AUGUST 16: Samsung started things off by bringing in Michael Wagner, their own finance dude, who gave his own estimate for Samsung’s profits from the allegedly infringing devices: $519 million. You’ll note that it’s a whole lot less than the $2 billion figure Apple’s guy came up with.
All the while, Judge Koh, who was not very happy with either company to begin with, had been getting increasingly snippy with the lawyers for both sides. After presenting her with a 75-page briefing on 22 potential rebuttal witnesses, Koh asks Apple why they would even entertain the idea of introducing so many new witnesses, “when unless you’re smoking crack you know these witnesses aren’t going to be called.” William Lee, one of Apple’s attorneys, assured the judge that he was not smoking crack.
Having outlined their case for infringement, Samsung now offers a concrete amount for the damages they’re seeking: $421.8 million. Samsung rests its case. At this point, three weeks into the trial, there had been a subtle shift in proceedings. Bryan Bishop, at the Verge, explains, “Whether due to time, happenstance, or strategy, it would appear that somewhere along the line the legal teams started presenting cases for other lawyers–and, very likely, appeals courts–rather than a jury of individuals.”
AUGUST 17: Tensions were running high as ever, not only between the claimants but between the judges and the lawyers as well.

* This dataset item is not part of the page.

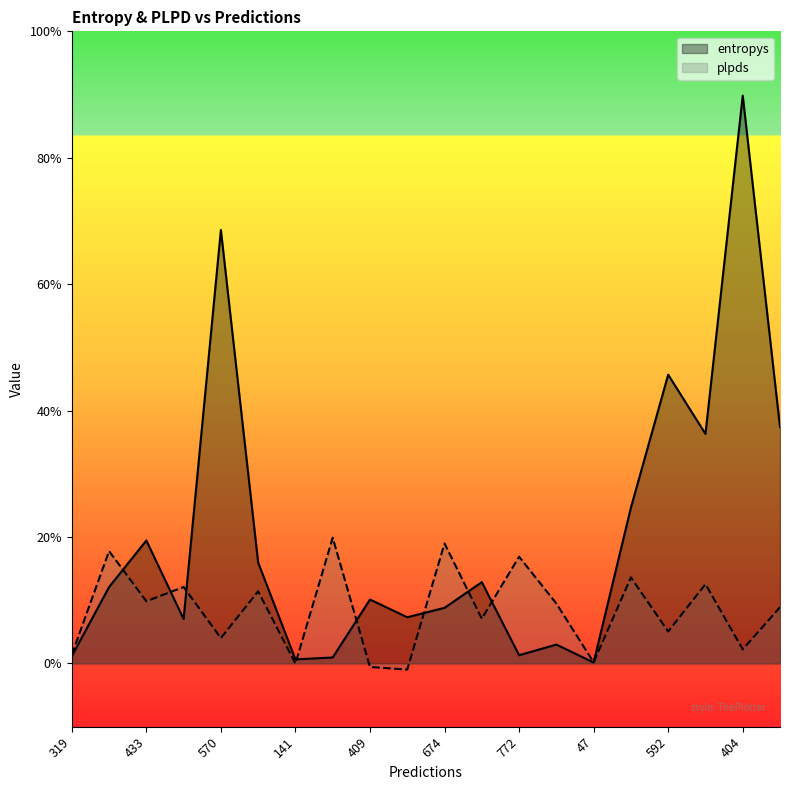

The plpds series shows 0.7 at 464. True or false?

False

Magistrate judge Paul Grewal, dismissing some motion or another by Samsung, said, “The court has bent itself into a pretzel accommodating the scheduling challenges of this case … at some point the accommodation must end, lest the hundreds of other parties in civil rights, Social Security, and other cases also presently before the undersigned and presiding judge might reasonably ask: What makes the parties in this patent case so special?”

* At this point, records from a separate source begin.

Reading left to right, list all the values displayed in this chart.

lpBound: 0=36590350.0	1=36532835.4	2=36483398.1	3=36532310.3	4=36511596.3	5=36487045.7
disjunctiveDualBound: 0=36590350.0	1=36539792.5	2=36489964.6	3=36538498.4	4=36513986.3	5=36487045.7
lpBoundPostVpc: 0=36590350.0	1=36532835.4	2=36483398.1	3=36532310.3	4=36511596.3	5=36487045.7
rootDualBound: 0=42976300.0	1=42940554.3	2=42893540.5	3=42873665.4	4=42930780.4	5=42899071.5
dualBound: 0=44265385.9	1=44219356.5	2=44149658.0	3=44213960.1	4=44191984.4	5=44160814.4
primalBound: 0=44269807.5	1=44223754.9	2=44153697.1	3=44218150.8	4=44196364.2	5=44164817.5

They make our iPhones, Your Honor!
AUGUST 20: Bloomberg reported that Tim Cook and Kwon Oh Hyun, Samsung’s CEO, were going to talk on the phone and try to come up with an agreement to the patent dispute, as requested by Judge Koh. Spoiler: They didn’t come up with an agreement.

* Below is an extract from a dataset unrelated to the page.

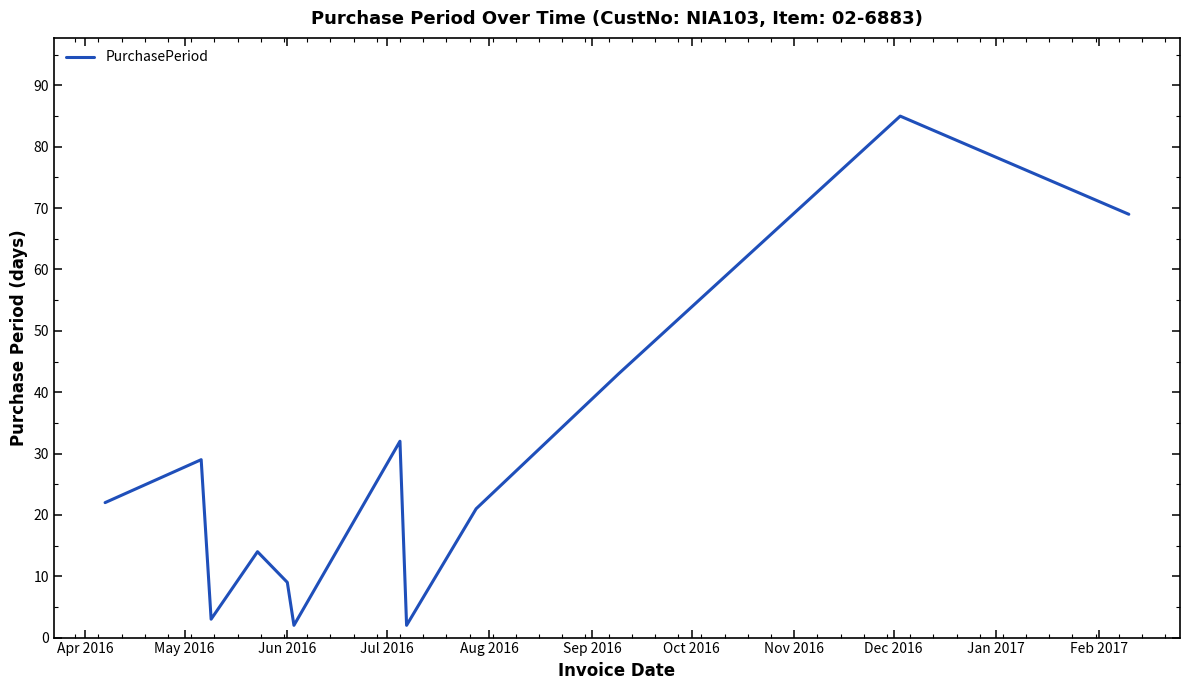

What is the greatest value displayed?

85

AUGUST 21: Time for closing arguments. The day started early, with Judge Koh reading the jury instructions aloud to the jurors. All 109 pages of them. Time for lunch already.
In the afternoon, the two sides set in with their closing arguments. Harold McElhinny, speaking for Apple, said Steve Jobs “shocked the world” with the iPhone. Then, he smartly touched on what wasn’t heard in the courtroom: “No Samsung witness ever sat in that chair and said ‘those designs are not similar.'”
For Samsung, Verhoeven urged the jurors to think of it not only as a matter of rounded corners and baseband processors but one of competition, the very essence of capitalism and the force that made America an economic superpower. “Competition is what built this country,” he says, and Apple, in this case, is “attempting to block its most serious competitor from even playing the game.” All TVs are minimalist flat rectangles, he points out–what gives Apple ownership over the minimalist, flat, rectangular phone?
In his rebuttal, Apple’s William Lee called back to some of the more damning language found in Samsung’s internal memos: “If Samsung had all of this, as they just told you, why was there a crisis in design? Why was there a difference between Heaven and Earth?”
“It took Apple five years to create this revolution, and Samsung took three months to copy it. That’s truth, and that’s simple, clear, and undisputed.”
AUGUST 24: The jury, after some 20 hours of deliberation, ruled overwhelmingly in favor of Apple. Samsung, they found, had infringed on Apple’s patents, and the jury awarded Apple over $1 billion in damages.